Là où le premier Ong-bak ne savait pas où se placer entre film d'arts martiaux pur et sentimentalisme encore balbutiant, La Naissance du dragon part à fond dans les deux directions et, en assumant la dimension épique de son intrigue, vire dans une voie certes peu qualitative qui sait au moins ce qu'elle veut. A mi-chemin entre le drame familial, l'histoire d'amour impossible, le héros déchu et la quête de rédemption, il n'hésite pas à piocher des idées dans le box-office américain, histoire de bien marquer le coup et de toucher dans ce qui lui plaît un public international cible.


Paradoxalement, Europacorp, qui a visiblement compris qu'on ne détruit pas la soundtrack d'un film d'une autre culture, s'est fait plus discret et laisse à cette histoire d'antan le bénéfice d'une bande-son portée sur l'épique, les chœurs et les grosses envolées dantesques : sur une histoire du XVeme siècle, il faut avouer que leur hip-hop techno aurait été de très, très mauvais goût. Mais cela ne suffit pas.


Parce qu'Ong-bak s'est perdu : l'arrivée de Tony Jaa à la réalisation (une première pour lui) plaçant à la base le spectateur dans une drôle de curiosité le fait rapidement déchanté sur les capacités de narration de cet artiste, finalement bien plus cascadeur qu'acteur. Si l'on ne comprend pas de suite l'intérêt de placer l'intrigue des siècles avant le premier volet (n'aurait-il pas été plus intéressant d'approfondir ce personnage principal que l'original avait à peine présenté?), on se rend rapidement compte, à l'absence d'originalité de l'intrigue et d'homogénéité narrative, que c'est bien plus parce qu'il ne savait plus qu'apporter d'autre à l'univers du volet d'origine.


Reprenons tout de zéro, donc, avec un volet qui fait presque office de remake (et qui, pour le coup, aura droit à une suite) : Tien, que Tony Jaa interprète avec un excès désarçonnant, est épris d'une tentative de développement de personnage qui vous en donnerait presque le sourire au coin de la joue. On sait d'où il vient, on connaît ses motivations, ses liens avec ses proches, avec ses ennemis, ses objectifs dans la vie, l'origine et le but de sa quête.

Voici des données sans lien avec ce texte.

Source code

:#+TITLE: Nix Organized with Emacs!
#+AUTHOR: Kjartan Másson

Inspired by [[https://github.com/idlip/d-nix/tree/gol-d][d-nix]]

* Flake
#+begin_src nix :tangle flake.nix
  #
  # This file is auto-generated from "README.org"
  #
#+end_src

On sait tellement de choses en trop peu de temps que La Naissance du dragon n'évite pas le piège du mélodrame et du pathos, tant il prend presque instinctivement la direction du larmoyant (dès son introduction calquée sur le 300 de Zack Snyder) et n'hésite pas à nous assommer de noms, de flashbacks horriblement insérés et de dialogues forcés sur la destinée, les malédictions et l'honneur qui doit être le fer de lance de la vengeance.

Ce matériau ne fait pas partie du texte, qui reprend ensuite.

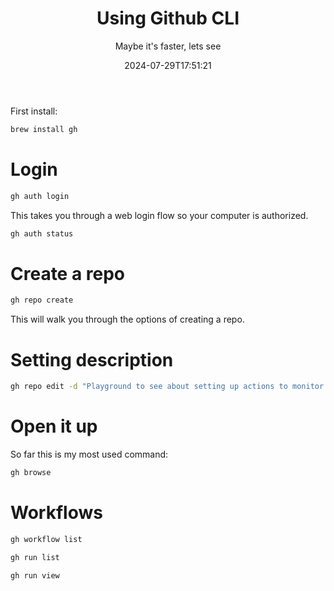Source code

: #+title: Using Github CLI
#+subtitle: Maybe it's faster, lets see
#+tags[]: github git
#+date: 2024-07-29T17:51:21
#+draft: true

First install:

#+begin_src bash
  brew install gh
#+end_src

* Login

#+begin_src bash
  gh auth login
#+end_src

This takes you through a web login flow so your computer is
authorized.

#+begin_src bash :results output
  gh auth status
#+end_src

#+RESULTS:
: github.com
:   ✓ Logged in to github.com account wschenk (keyring)
:   - Active account: true
:   - Git operations protocol: https
:   - Token: gho_************************************
:   - Token scopes: 'gist', 'read:org', 'repo', 'workflow'

* Create a repo

#+begin_src bash
  gh repo create
#+end_src

This will walk you through the options of creating a repo.

* Setting description

#+begin_src bash
  gh repo edit -d "Playground to see about setting up actions to monitor thing"
#+end_src

* Open it up

So far this is my most used command:

#+begin_src bash
  gh browse
#+end_src

* Workflows

#+begin_src bash
  gh workflow list
#+end_src

#+begin_src bash
  gh run list
#+end_src

#+begin_src bash
  gh run view

#+end_src
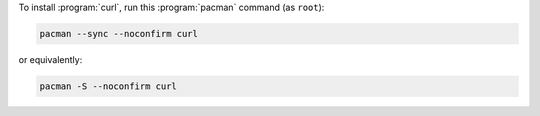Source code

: To install :program:`curl`, run this :program:`pacman` command (as ``root``):

.. code-block:: shell

   pacman --sync --noconfirm curl

or equivalently:

.. code-block:: shell

   pacman -S --noconfirm curl
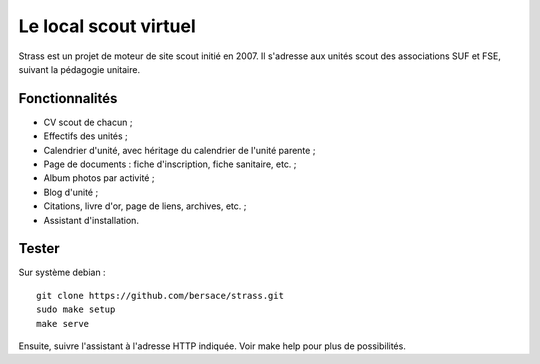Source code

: ========================
 Le local scout virtuel
========================

.. image:: https://circleci.com/gh/bersace/strass.svg?style=shield
   :target: https://circleci.com/gh/bersace/strass
   :alt: Intégration continue

Strass est un projet de moteur de site scout initié en 2007. Il s'adresse aux
unités scout des associations SUF et FSE, suivant la pédagogie unitaire.

Fonctionnalités
===============

- CV scout de chacun ;
- Effectifs des unités ;
- Calendrier d'unité, avec héritage du calendrier de l'unité parente ;
- Page de documents : fiche d'inscription, fiche sanitaire, etc. ;
- Album photos par activité ;
- Blog d'unité ;
- Citations, livre d'or, page de liens, archives, etc. ;
- Assistant d'installation.

.. image:: docs/strass-install.png
   :alt: Installateur
   :width: 90%
   :align: center

Tester
======

Sur système debian ::

  git clone https://github.com/bersace/strass.git
  sudo make setup
  make serve

Ensuite, suivre l'assistant à l'adresse HTTP indiquée. Voir make help pour plus
de possibilités.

Et l'on remarque à contrecoeur que tout cela se prend bien trop au sérieux, tellement que le film oublie, comme son prédécesseur, son but premier : la bagarre, la vraie. Si l'idée d'enfin mieux développer les personnages, de leur donner du relief par des enjeux sérieusement traités faisait envie sur le papier, il faut reconnaître que son exécution maladroite et stéréotypée fait passer La Naissance du dragon pour une œuvre qui se pense de qualité, sérieuse et aboutie et priorise ses grands moments pathos (bourrés de sacrifice, d'adieux larmoyants sous la pluie qui coule sur la boue) avant ses combats encore très bien chorégraphiés.


Des combats réussis, toujours très bien exécutés par notre voltigeur de génie, qui pourtant pâtissent d'un montage abominable, haché, coupé au couteau, et d'une photographie qui reprend encore une fois 300, en parvenant à être encore plus monochromatique que le film de Zack Snyder, et tout en multipliant les couleurs saturées, gâche toutes les tentatives de Tony Jaa de styliser un minimum ses angles et ses prises de vue.

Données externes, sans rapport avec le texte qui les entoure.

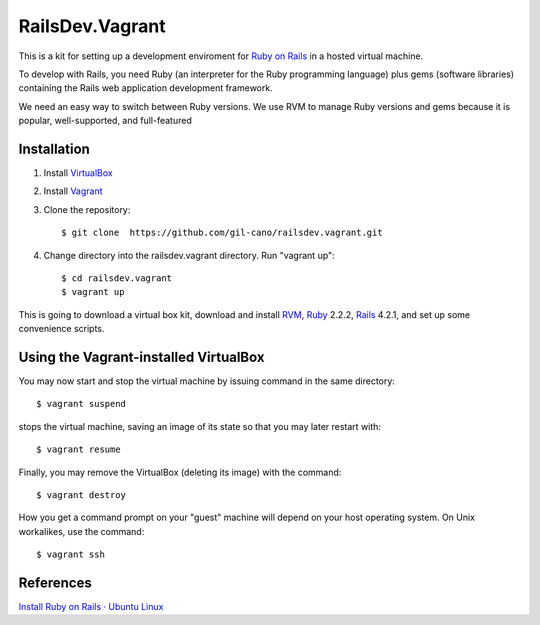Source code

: RailsDev.Vagrant
================

This is a kit for setting up a development enviroment for `Ruby on Rails <http://rubyonrails.org/>`_ in a hosted virtual machine.

To develop with Rails, you need Ruby (an interpreter for the Ruby programming language) plus gems (software libraries) containing the Rails web application development framework.

We need an easy way to switch between Ruby versions. We use RVM to manage Ruby versions and gems because it is popular, well-supported, and full-featured


Installation
------------

1. Install `VirtualBox <https://www.virtualbox.org>`_

2. Install `Vagrant <http://www.vagrantup.com>`_

3. Clone the repository::

    $ git clone  https://github.com/gil-cano/railsdev.vagrant.git

4. Change directory into the railsdev.vagrant directory. Run "vagrant up"::

    $ cd railsdev.vagrant
    $ vagrant up

This is going to download a virtual box kit, download and install `RVM <https://rvm.io/>`_, `Ruby <https://www.ruby-lang.org/en/>`_ 2.2.2, `Rails <http://rubyonrails.org/>`_ 4.2.1, and set up some convenience scripts.

Using the Vagrant-installed VirtualBox
--------------------------------------

You may now start and stop the virtual machine by issuing command in the same directory::

    $ vagrant suspend

stops the virtual machine, saving an image of its state so that you may later restart with::

    $ vagrant resume

Finally, you may remove the VirtualBox (deleting its image) with the command::

    $ vagrant destroy

How you get a command prompt on your "guest" machine will depend on your host operating system. On Unix workalikes, use the command::


    $ vagrant ssh


References
----------

`Install Ruby on Rails · Ubuntu Linux <http://railsapps.github.io/installrubyonrails-ubuntu.html>`_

Rien de bien fou sous le soleil, vous l'aurez compris : si La Naissance du dragon assume enfin son délire et propose quelque chose de mieux construit et de plus complet, force est de constater qu'il ne sait ni s'arrêter dans son délire ni discerner l'émouvant du pathos. A la limite du pompeux dans sa façon excessive de se prendre au sérieux, il est donc plombé par un montage qui manque de sens, une photographie horriblement simpliste et inesthétique, des emprunts trop récurrents au cinéma américain (en plus des flashbacks de The Blade), une écriture trop poussée dans le mélodrame, une mise en scène qui se cherche encore et des dialogues horriblement stupides qui se croyaient, c'est bien malheureux, d'une profondeur presque philosophique.


Restent les combats et Tony Jaa, qui valent encore le détour. On ne dira plus la même chose au moment d'évoquer le troisième volet, qui marque l'irrémédiable disparition de la franchise; à voir le désastre, c'était la suite logique des choses.